I’ve always wanted to write a novel. I think everyone does. Its one of those things that, if we just had the time, if we could just focus, we could get that brilliant idea down and get it done. That’s how it was for me.
I’d tried a few times before, only ever getting as far as 30 pages before self-doubt caught up with me. I couldn’t write a novel and it was silly of me to think I could. I had a grade B ‘O’ Level in English, and a CSE grade 1 in English Literature. I’d never been to University, I didn’t know any authors and there was no way I could ever hope to be one.
But the dream persisted.
For years I did nothing about it, but gradually I started to write more and more. At first it was TV and radio scripts: the length was less daunting, only 30 pages for a half hour script. I could manage that, just about. Doing a few of those gave me confidence, and I hammered out a couple of 60 minute scripts for TV pilots that no one has yet to pick up. But the lack of success didn’t seem to matter, I was enjoying learning, trying to get better.

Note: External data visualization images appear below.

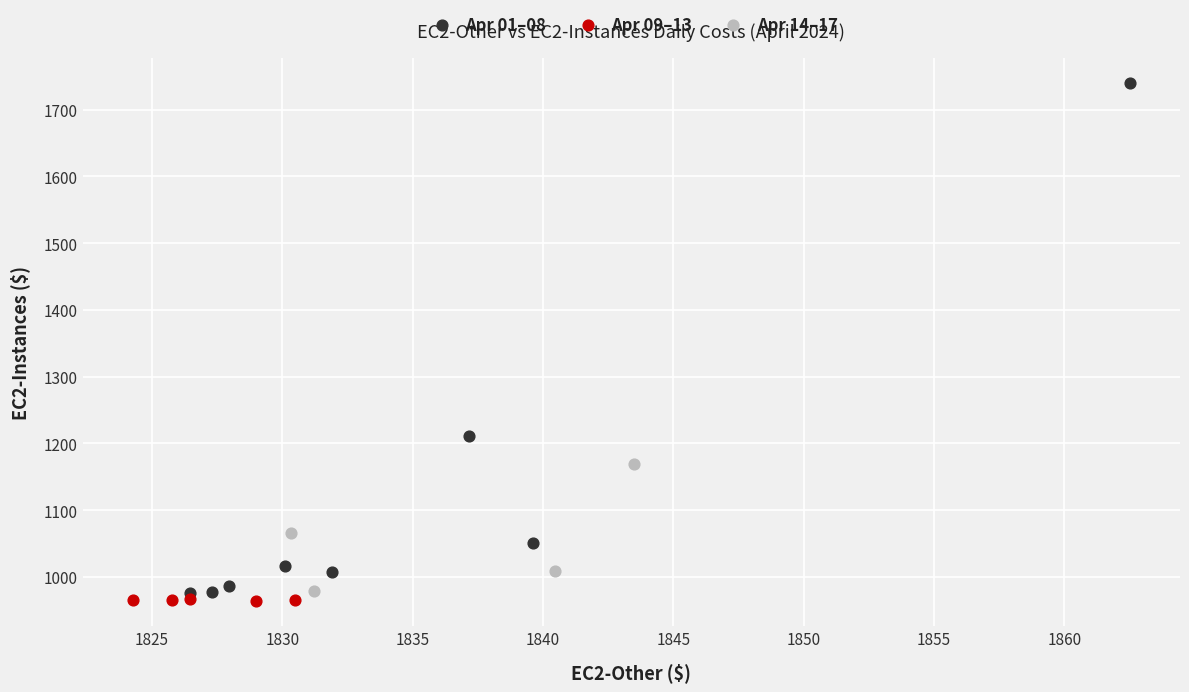

Which series reaches the maximum Y coordinate?

Apr 01–08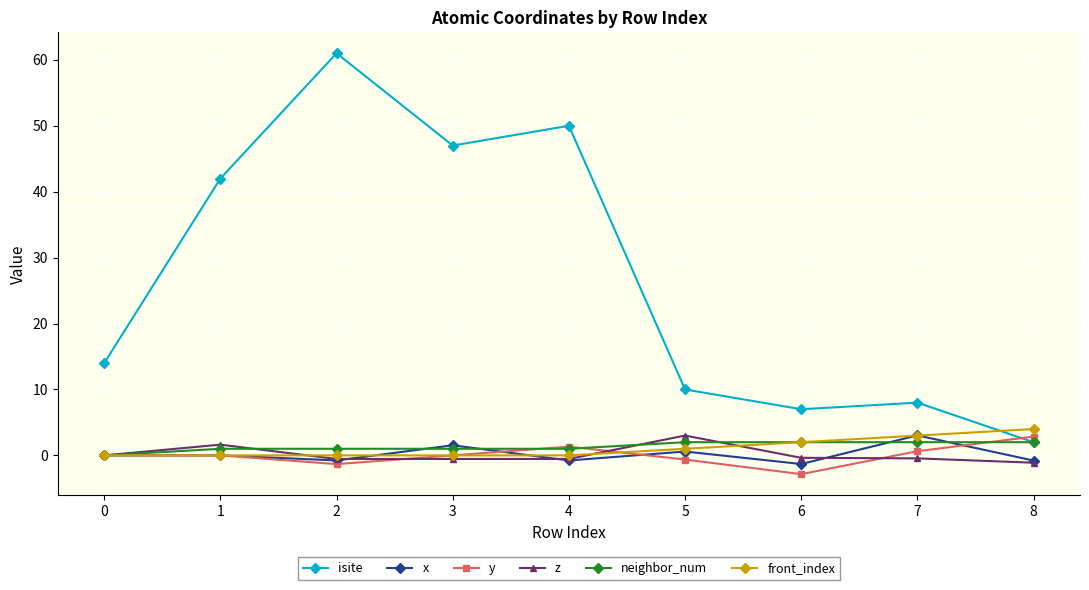

Which series ends up on top after the final intersection of front_index and x?

front_index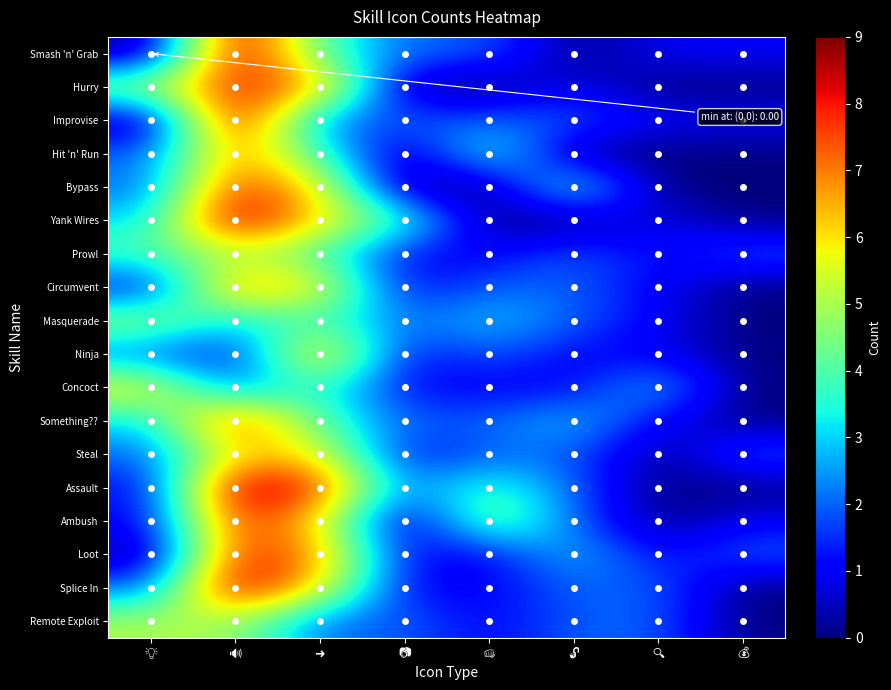

What is the difference between the highest and lowest values at 👊?

5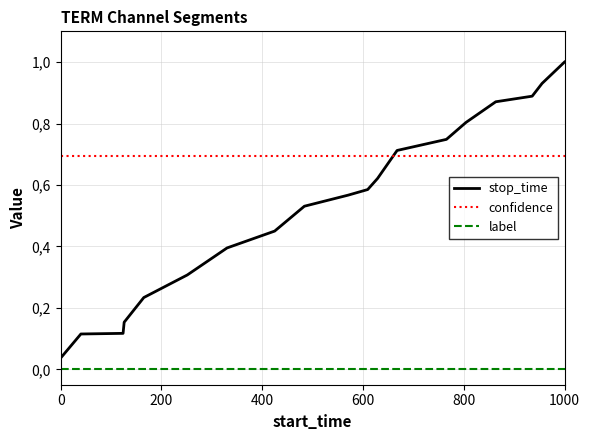

Is this an area chart (filled region under the line)?

No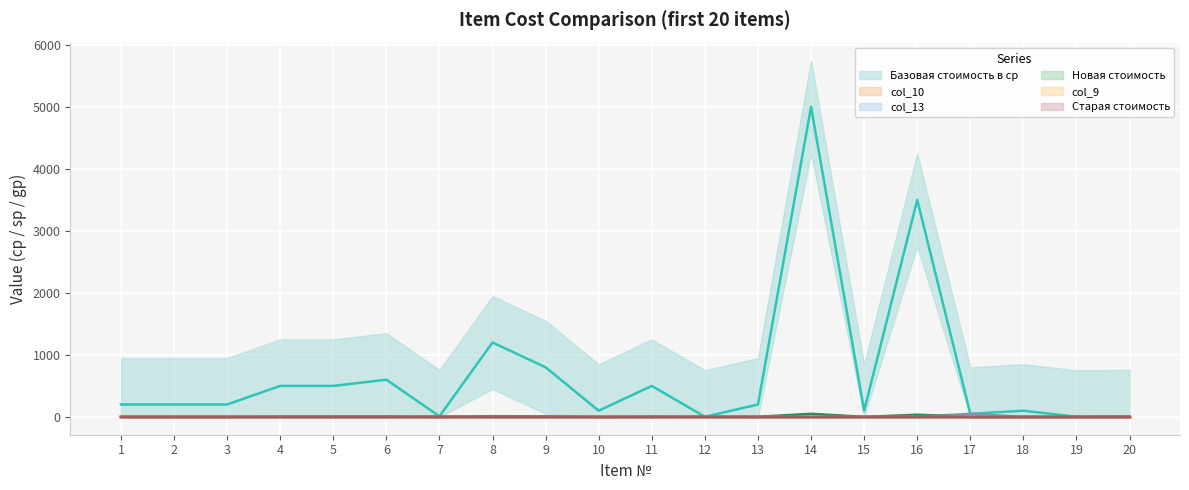

Which label corresponds to the largest value in the chart?

14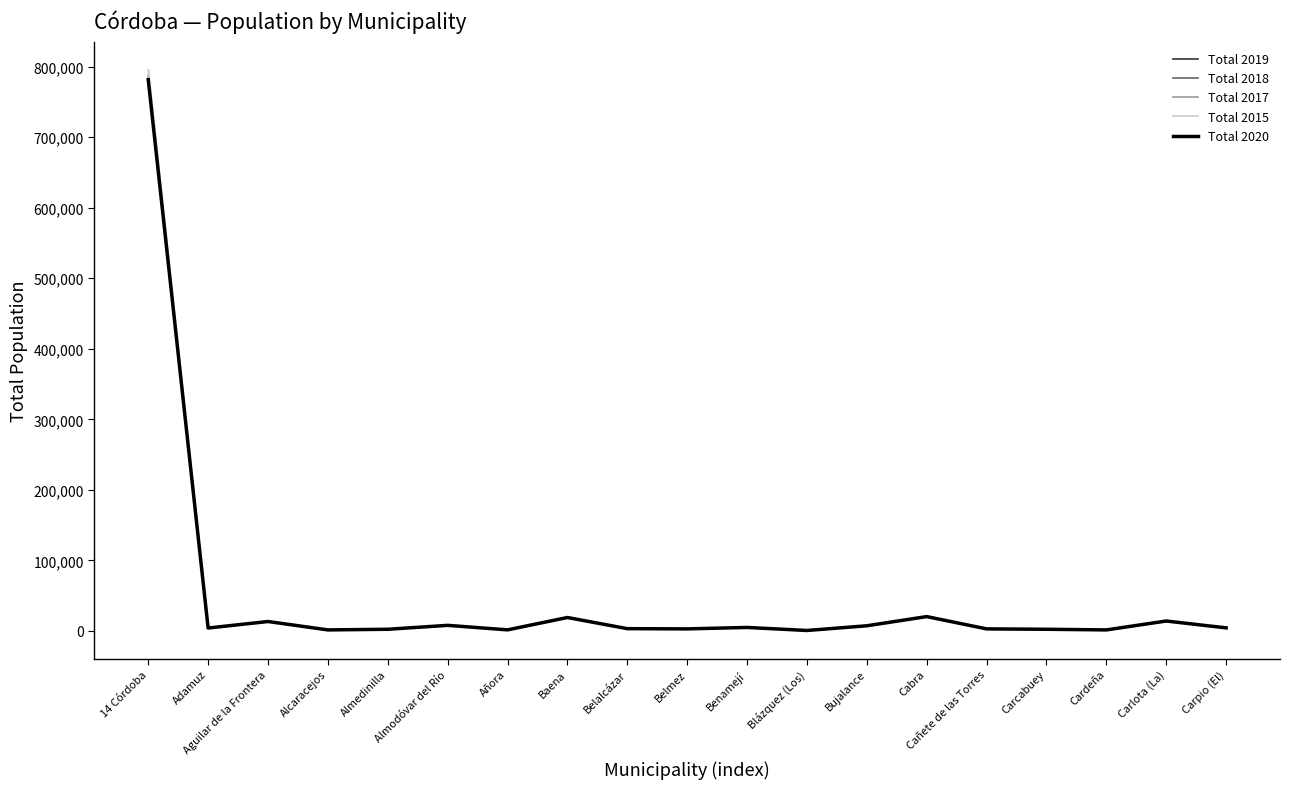

At which label is Total 2020 closest to 391057?

Cabra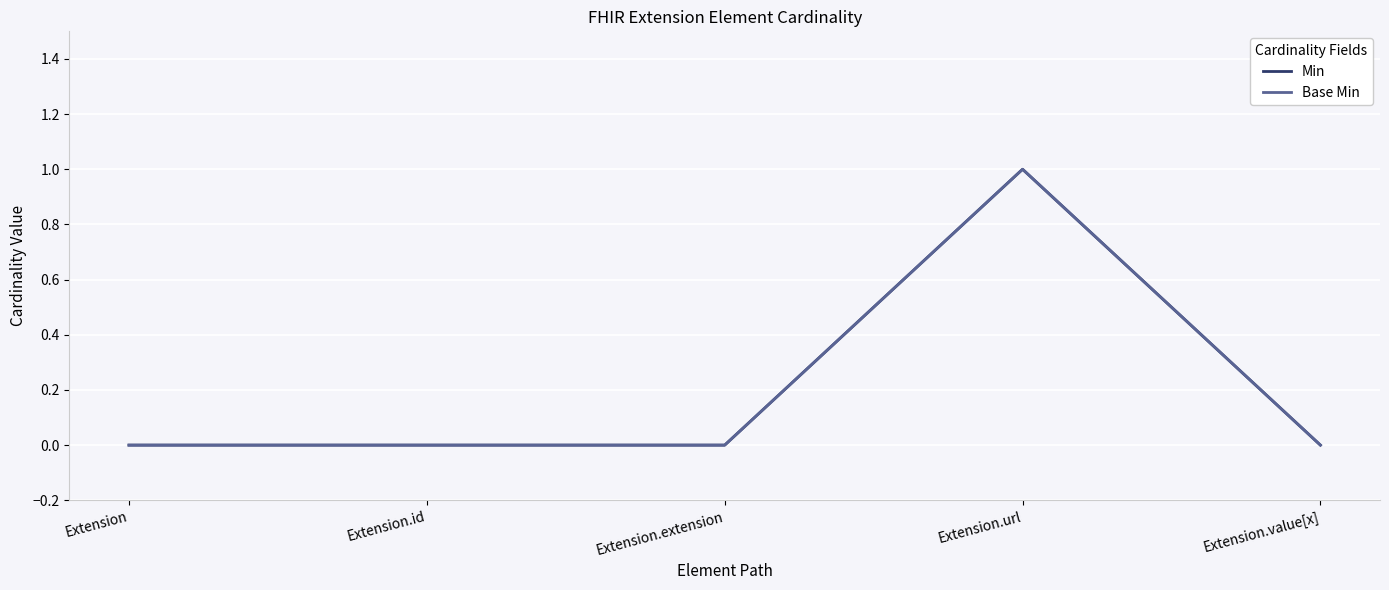

Is this an area chart (filled region under the line)?

No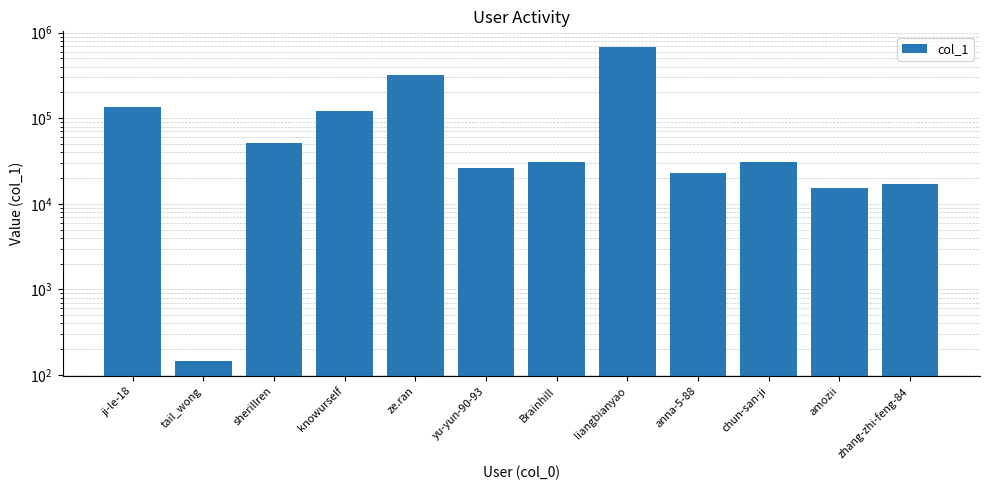

Which has a higher value, sherillren or ze.ran?

ze.ran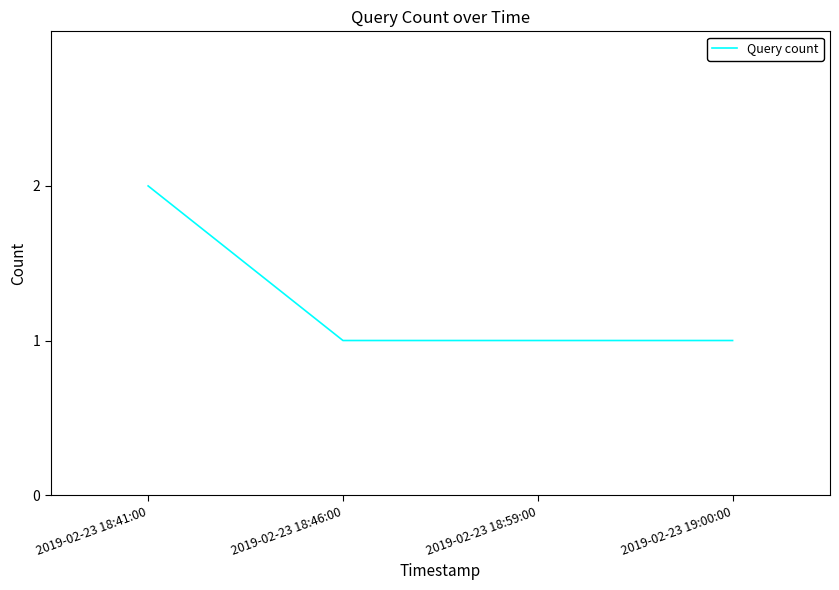

True or false: the data shows 2 at 2019-02-23 19:00:00.

False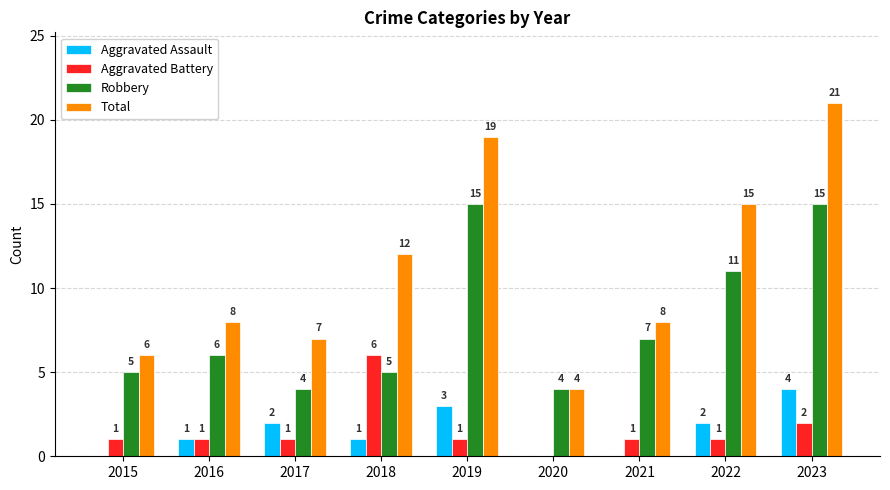

At which category is the sum across all series the highest?

2023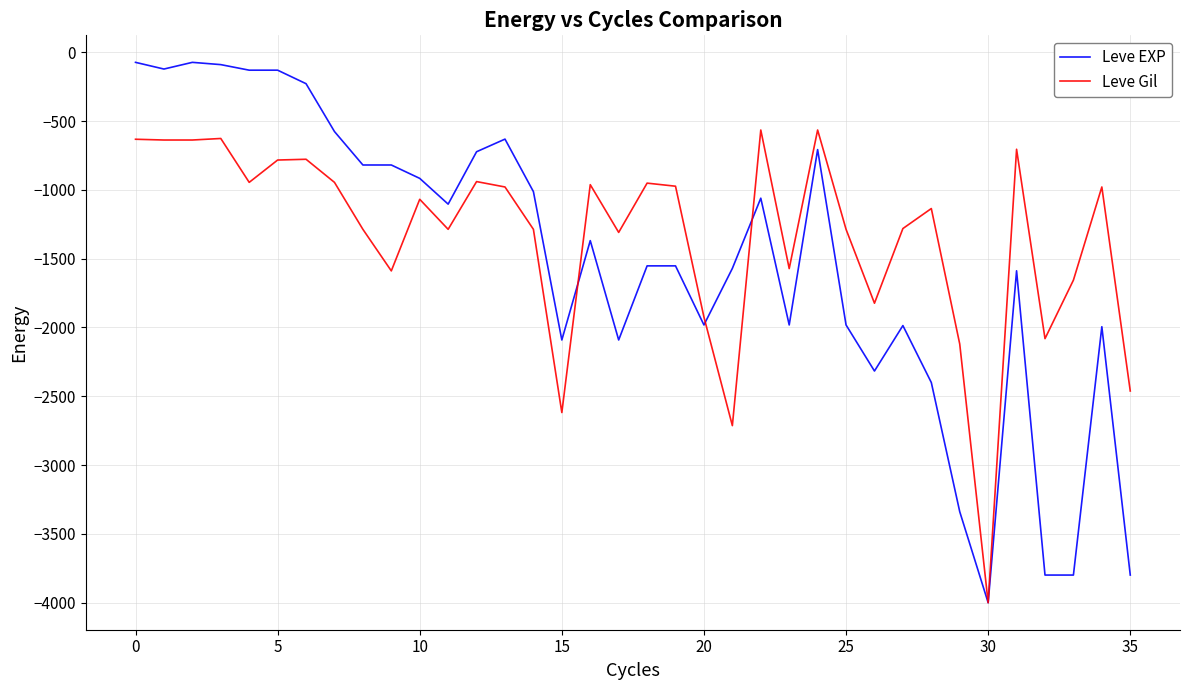

What is the minimum value for Leve EXP?

-4000.0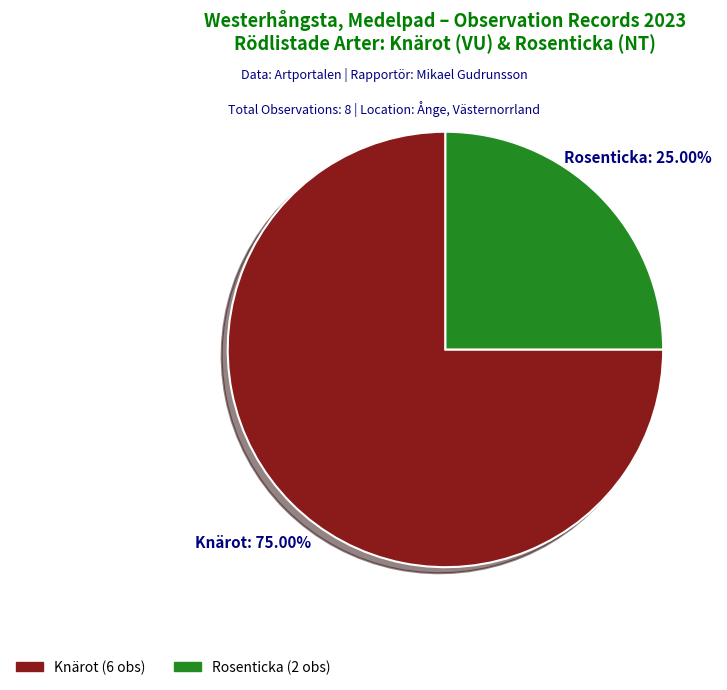

Is there a majority slice in this chart?

Yes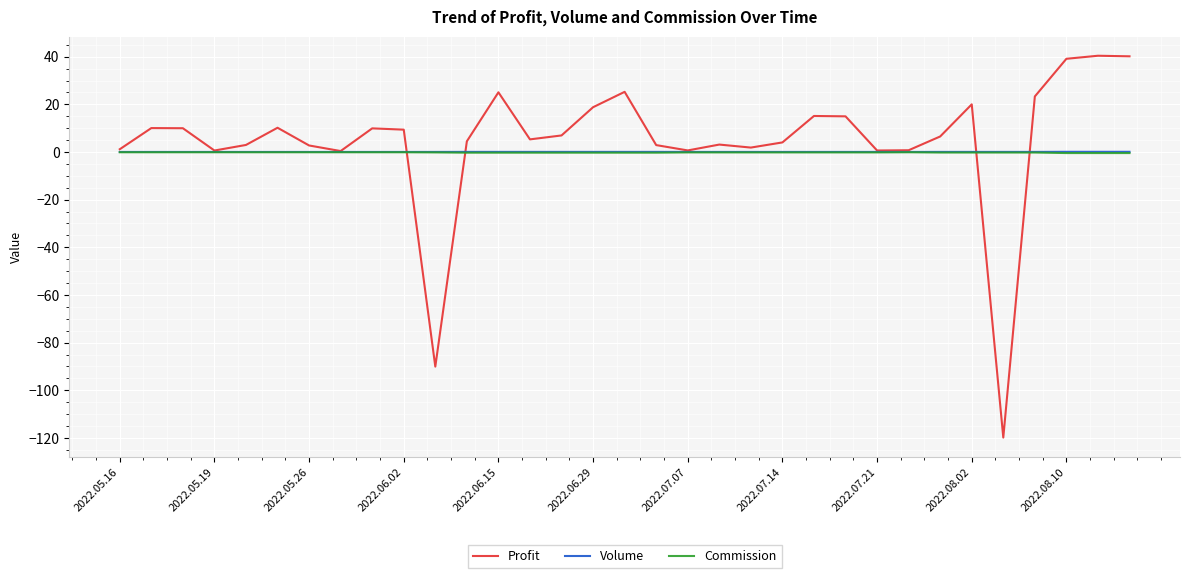

What is the greatest value displayed?

40.4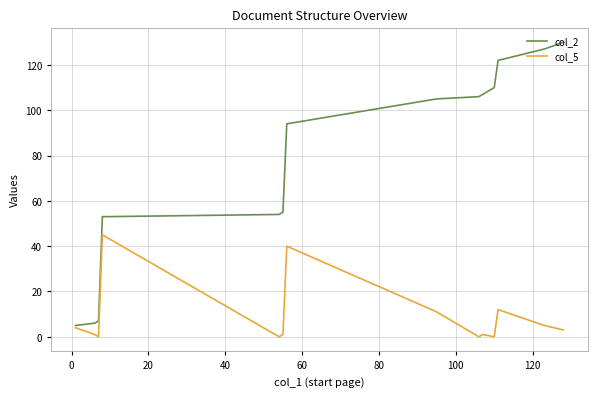

Which series has the widest spread of values?

col_2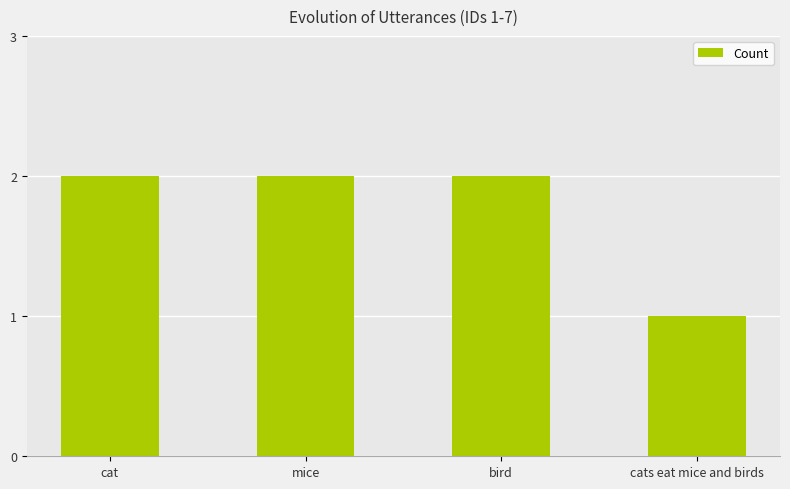

What is the greatest value displayed?

2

But I still thought I’d never manage to focus on writing a book. I decided I needed help, and I turned to Stephen King. At this stage I’d never even read one of his books, (I know!). When I grew up I was into comics and heavy sci-fi. Horror didn’t really appear on my radar. But for whatever reason I picked up a copy of his book, ‘On Writing‘. I took it on holiday with me to Scotland and devoured its contents.
Suddenly I saw what I was doing wrong, I understood why every attempt to write a book had stalled and died. It came down to one fundamental secret that King understood: fear and self-doubt dog us all, writers even more so. Once you’ve started a book you cannot look back for a moment or the Devil of Doubt will catch up with you and whisper thoughts of despair into your ears.
King taught me this: write every day, read every day. Like the best scientific formula its elegantly simple.
I came back from the Highlands fired up, determined to try again. I committed to writing every day, and reading every day, and I swore I would not look over my shoulder at my work-in-progress. I would keep ahead of the devil.
The next day I began to write up an idea I’d started about 6 months before. As usual I’d done a few brief chapters and lost my way. I took this germ of the idea and started again.